IGCIT / Intel-GPU-Community-Issue-Tracker-IGCIT

IGCIT is a Community-driven issue tracker for Intel GPUs.
GNU General Public License v3.0
115 stars 4 forks source link

SPARKLE Intel® Arc™ A750 ORC OC Edition stuck on 600/2000 mhz #821

Open Toetje585 opened 3 months ago

Toetje585 commented 3 months ago

Checklist [README]

Application [Required]

Windows / Linux

Processor / Processor Number [Required]

AMD Ryzen™7800X3D / AMD Ryzen™ 9 7945HX

Graphic Card [Required]

SPARKLE Intel® Arc™ A750 ORC OC Edition

GPU Driver Version [Required]

32.0.101.5762

Other GPU Driver version

No response

Rendering API [Required]

Windows Build [Required]

Windows 11 24H2

Other Windows build

Windows 11 23H2

Intel System Support Utility report

intel.txt

B660DS3HAXDDR4.txt

Description and steps to reproduce [Required]

Problem:

SPARKLE Intel® Arc™ A750 ORC OC Edition is always stuck on 600/2000 mhz on idle even without any displays connected in Windows and Also on Linux. Causing the fan to ramp up and down all the time.

Reproduce:

Install the SPARKLE Intel® Arc™ A750 ORC OC Edition, and use the latest drivers.

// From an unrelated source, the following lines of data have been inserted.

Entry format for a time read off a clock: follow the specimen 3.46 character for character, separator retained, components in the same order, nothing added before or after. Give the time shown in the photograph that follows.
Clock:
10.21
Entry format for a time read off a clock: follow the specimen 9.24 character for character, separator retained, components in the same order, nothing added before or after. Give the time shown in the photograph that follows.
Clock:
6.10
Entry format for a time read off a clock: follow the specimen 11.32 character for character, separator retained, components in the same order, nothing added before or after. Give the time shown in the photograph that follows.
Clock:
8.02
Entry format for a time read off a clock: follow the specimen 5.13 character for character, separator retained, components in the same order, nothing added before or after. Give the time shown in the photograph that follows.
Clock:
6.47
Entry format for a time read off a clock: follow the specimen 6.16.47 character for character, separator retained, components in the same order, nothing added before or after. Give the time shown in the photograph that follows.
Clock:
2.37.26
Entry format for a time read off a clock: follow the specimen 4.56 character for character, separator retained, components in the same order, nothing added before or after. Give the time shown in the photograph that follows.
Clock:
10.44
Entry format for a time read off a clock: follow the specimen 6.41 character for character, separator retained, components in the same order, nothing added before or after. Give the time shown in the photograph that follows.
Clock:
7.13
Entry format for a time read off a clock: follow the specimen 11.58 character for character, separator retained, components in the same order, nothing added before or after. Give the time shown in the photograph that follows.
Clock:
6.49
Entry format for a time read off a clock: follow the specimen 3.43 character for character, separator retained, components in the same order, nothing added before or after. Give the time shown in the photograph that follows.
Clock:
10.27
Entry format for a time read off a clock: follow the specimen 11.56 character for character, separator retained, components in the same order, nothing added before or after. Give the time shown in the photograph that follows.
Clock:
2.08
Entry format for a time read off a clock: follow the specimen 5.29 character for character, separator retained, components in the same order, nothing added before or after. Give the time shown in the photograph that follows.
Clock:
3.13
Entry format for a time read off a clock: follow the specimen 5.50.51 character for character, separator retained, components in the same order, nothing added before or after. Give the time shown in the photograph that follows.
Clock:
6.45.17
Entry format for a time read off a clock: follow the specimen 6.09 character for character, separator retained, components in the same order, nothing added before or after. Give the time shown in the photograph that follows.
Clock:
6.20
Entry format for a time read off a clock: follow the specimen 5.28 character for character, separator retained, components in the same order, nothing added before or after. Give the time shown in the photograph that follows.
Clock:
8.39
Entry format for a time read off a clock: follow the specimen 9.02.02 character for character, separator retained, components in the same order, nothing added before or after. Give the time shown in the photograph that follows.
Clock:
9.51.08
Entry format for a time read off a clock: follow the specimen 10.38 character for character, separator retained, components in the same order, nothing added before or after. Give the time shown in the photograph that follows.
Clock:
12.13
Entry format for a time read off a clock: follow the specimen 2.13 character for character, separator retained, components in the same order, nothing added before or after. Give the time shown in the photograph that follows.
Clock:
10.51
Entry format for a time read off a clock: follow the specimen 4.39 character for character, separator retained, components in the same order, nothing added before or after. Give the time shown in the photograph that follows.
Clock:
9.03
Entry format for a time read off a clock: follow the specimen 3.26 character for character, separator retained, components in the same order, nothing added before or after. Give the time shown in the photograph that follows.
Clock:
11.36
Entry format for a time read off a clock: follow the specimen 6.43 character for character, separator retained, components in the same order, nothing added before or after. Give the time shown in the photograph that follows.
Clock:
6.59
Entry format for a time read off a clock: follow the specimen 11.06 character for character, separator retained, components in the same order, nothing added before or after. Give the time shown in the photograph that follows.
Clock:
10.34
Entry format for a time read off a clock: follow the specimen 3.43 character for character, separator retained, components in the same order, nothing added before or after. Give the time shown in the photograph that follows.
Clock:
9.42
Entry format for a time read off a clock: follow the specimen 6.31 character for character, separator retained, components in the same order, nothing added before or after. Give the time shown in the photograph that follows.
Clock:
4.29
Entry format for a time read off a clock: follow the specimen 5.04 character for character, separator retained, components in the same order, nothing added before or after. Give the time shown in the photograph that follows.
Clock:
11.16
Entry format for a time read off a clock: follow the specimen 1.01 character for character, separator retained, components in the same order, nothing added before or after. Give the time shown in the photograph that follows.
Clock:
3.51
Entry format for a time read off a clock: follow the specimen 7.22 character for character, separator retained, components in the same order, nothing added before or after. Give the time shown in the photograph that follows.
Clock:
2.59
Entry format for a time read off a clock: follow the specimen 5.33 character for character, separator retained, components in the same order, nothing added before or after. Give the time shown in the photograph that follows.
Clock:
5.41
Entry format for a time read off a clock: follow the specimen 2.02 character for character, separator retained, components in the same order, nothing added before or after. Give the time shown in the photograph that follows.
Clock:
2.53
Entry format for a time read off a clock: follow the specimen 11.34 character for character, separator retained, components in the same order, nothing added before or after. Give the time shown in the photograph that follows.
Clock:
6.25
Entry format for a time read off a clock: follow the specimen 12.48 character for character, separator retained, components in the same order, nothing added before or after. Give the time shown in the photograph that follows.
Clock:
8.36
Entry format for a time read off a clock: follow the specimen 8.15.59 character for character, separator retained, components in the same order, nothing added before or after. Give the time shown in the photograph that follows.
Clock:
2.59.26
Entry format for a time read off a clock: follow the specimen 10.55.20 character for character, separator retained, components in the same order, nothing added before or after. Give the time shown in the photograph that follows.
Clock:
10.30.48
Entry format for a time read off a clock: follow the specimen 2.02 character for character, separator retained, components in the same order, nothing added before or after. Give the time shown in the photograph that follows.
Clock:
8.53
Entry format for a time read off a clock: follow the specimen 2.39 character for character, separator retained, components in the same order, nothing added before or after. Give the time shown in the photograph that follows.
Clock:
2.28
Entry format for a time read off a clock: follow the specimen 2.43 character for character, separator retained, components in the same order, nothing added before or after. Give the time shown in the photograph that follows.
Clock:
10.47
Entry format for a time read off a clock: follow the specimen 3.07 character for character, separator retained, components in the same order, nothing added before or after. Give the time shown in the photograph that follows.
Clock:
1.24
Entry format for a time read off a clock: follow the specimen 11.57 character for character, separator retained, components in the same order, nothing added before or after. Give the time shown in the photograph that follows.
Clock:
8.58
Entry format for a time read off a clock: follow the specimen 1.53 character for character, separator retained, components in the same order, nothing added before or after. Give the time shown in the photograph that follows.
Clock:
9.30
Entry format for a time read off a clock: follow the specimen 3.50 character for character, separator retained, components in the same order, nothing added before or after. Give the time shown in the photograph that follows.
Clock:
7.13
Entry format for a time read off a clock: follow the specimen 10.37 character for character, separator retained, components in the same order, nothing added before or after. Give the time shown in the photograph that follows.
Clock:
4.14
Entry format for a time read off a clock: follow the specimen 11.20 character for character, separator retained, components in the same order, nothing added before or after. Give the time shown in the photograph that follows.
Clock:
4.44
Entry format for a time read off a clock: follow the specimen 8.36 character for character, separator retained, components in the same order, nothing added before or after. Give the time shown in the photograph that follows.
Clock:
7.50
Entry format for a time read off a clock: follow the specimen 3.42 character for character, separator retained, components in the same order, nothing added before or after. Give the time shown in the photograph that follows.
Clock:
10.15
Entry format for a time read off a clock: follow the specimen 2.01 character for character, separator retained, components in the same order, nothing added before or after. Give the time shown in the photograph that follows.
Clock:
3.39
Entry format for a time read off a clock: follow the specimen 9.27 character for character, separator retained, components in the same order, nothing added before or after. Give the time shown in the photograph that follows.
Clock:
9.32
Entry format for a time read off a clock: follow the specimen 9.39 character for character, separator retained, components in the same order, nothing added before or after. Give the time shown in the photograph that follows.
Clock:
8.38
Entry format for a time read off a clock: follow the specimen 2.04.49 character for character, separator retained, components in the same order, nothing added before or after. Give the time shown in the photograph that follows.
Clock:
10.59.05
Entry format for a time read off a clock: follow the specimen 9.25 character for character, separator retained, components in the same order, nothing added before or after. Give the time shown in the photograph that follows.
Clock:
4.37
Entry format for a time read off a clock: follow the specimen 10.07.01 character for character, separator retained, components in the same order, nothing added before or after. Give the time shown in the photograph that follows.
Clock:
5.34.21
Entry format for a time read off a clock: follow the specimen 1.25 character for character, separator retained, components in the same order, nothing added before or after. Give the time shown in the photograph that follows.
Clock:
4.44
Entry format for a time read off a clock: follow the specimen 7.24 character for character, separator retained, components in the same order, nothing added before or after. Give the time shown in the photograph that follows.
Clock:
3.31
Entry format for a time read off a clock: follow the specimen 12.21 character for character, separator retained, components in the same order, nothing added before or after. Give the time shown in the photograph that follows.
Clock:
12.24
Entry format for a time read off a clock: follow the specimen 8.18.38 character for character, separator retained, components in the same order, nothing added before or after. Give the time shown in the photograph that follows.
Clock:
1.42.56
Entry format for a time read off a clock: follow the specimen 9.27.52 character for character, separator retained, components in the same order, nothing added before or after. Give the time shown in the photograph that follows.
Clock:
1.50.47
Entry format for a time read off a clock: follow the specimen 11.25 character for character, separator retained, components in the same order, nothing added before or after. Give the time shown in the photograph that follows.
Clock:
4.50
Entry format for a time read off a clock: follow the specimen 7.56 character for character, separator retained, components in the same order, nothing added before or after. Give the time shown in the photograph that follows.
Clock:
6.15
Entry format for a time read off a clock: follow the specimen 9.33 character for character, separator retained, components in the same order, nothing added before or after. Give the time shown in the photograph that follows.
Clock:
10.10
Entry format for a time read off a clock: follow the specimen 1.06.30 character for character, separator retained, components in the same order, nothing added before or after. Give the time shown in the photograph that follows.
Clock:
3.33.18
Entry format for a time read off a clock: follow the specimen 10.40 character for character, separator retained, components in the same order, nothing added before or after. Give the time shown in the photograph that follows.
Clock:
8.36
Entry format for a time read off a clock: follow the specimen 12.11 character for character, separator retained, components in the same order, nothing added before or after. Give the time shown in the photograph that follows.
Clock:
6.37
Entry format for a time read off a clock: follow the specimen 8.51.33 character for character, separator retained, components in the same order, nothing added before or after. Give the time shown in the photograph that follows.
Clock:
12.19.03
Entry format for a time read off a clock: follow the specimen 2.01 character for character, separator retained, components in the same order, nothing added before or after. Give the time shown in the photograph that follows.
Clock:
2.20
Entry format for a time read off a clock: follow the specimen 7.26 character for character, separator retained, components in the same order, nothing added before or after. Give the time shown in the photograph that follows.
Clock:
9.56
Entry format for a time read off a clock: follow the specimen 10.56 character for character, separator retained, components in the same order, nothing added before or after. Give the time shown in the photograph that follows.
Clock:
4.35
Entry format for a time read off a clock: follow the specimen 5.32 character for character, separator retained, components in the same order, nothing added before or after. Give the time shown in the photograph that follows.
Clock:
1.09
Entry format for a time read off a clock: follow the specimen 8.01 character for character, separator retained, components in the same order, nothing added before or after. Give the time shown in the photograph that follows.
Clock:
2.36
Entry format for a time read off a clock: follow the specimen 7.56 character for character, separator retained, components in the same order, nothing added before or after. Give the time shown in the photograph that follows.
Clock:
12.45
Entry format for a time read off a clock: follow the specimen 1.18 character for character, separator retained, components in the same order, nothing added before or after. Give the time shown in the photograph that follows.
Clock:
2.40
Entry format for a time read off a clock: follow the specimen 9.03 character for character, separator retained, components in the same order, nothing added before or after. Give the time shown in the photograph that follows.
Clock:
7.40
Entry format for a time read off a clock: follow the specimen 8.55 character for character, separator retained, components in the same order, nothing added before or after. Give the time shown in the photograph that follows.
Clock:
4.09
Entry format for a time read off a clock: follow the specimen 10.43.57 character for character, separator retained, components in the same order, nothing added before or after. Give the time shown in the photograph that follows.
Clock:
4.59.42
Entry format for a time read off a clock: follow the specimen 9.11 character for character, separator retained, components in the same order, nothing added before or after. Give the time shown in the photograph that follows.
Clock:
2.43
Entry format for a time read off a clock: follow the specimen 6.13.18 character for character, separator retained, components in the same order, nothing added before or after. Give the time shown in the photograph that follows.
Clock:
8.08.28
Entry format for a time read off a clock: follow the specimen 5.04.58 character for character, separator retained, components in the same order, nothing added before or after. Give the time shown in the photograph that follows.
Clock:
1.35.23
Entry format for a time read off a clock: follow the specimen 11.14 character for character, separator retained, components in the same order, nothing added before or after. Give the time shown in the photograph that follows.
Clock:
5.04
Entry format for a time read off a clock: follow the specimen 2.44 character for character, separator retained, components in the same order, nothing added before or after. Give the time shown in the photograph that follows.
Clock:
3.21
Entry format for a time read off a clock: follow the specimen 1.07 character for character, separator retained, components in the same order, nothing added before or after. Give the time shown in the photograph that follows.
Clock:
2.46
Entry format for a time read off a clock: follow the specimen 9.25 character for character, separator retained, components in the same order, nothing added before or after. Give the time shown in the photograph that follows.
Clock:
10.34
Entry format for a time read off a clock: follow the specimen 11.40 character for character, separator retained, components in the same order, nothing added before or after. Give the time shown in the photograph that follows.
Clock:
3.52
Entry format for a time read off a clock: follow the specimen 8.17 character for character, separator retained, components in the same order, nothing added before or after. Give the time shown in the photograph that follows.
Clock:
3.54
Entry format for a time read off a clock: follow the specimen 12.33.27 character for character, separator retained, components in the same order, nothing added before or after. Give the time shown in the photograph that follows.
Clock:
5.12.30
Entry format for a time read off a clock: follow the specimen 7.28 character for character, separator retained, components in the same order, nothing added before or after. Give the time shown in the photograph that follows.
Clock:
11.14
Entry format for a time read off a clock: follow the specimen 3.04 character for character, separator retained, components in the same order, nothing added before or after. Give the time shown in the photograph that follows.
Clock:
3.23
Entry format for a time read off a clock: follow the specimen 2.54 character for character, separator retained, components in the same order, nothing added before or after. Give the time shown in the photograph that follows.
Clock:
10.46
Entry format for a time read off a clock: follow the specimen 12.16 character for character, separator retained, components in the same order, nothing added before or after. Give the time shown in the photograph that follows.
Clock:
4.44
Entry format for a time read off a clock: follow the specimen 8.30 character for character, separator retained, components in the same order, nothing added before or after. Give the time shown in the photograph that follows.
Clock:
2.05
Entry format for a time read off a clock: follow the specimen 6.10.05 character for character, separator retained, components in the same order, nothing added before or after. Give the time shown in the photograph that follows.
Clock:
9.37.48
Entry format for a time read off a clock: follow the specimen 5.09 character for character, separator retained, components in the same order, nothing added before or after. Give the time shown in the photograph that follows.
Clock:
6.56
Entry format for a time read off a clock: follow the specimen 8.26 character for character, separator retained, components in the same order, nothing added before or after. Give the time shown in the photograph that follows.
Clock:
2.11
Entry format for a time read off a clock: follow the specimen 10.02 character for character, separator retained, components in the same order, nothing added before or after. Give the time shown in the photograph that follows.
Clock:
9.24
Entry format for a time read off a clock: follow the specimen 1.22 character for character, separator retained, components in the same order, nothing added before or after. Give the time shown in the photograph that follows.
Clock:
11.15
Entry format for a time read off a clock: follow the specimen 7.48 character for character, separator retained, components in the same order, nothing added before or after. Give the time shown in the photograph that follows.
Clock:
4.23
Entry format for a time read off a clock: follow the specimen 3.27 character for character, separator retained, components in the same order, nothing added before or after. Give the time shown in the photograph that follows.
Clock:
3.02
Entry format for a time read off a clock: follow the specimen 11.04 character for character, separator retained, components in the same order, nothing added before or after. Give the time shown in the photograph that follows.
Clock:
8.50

Conclusion, even without any display connected the memory clock is not going down.

1

Tested on 3 systems 2 (AMD) 1 (Intel) and also under Linux, e.g. my conclusion there is a firmware problem. The above issue makes my fan ramp up and down all the time.

Best Regards,

Device / Platform

BD790I and ROG STRIX B650E-E GAMING WIFI

Crash dumps [Required, if applicable]

No response

Application / Windows logs

No response

EstebanIntel commented 3 months ago

Hi @Toetje585,

Can you clarify when you say, "Disconnect all cables from the Intel® Arc™ A750 ORC OC Edition." you include the power cables been disconnected?

Toetje585 commented 3 months ago

@EstebanIntel Disconnect all screens from the card.

Edit: Updated bug report!

Gabriela-Intel commented 2 months ago

Hi @Toetje585. I tested out the issue and what I observed is that it was stuck at 600/2000 for about 2-3 minutes after booting but it would then drop to 0, remain there for 7-8 minutes, and then increase back up again for a few minutes before going back down to 0. And basically repeat itself again.

Is this similar to the behavior you're seeing or is it ALWAYS stuck at 600/2000?

Toetje585 commented 2 months ago

Hi @Gabriela-Intel

Thanks for testing this out.

I asume this test you did is also in a hybrid setup because you can see the gpu going of (0). I have the same behaivor here its. It either stuck at the highest state 600/2000 or off. However because the gpu is setting the memory at 2000 and staying there for obiously no good reason the tempature reaches 50c fast and so the fan starts to ramp up and down. Can we somewhat agree this is strange behaivor specially because there no screens connected?

Does the card even have lower memory state at all?

Gabriela-Intel commented 2 months ago

Yes, definitely appears to be strange behavior. I filed a bug sighting so I can get more insight on this and perhaps get it fixed. Bug id is 14023014019 for your reference. Please stick around as it could take some time until we get more information. I'll post here again when I have an update!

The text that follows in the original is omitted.